**GOAL**
Write out every line of the items below word for word, leaving nothing out and changing nothing.

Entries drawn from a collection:
◆ ◆ ◆ ◆ ◆ ◆ ◆

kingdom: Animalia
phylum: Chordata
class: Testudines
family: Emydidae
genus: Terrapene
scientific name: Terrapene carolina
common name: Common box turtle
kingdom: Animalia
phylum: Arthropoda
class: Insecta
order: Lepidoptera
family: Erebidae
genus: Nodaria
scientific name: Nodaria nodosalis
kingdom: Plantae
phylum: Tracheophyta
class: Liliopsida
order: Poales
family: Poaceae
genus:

◆ ◆ ◆ ◆ ◆ ◆ ◆

**RESULT**
kingdom: Animalia
phylum: Chordata
class: Testudines
family: Emydidae
genus: Terrapene
scientific name: Terrapene carolina
common name: Common box turtle
kingdom: Animalia
phylum: Arthropoda
class: Insecta
order: Lepidoptera
family: Erebidae
genus: Nodaria
scientific name: Nodaria nodosalis
kingdom: Plantae
phylum: Tracheophyta
class: Liliopsida
order: Poales
family: Poaceae
genus:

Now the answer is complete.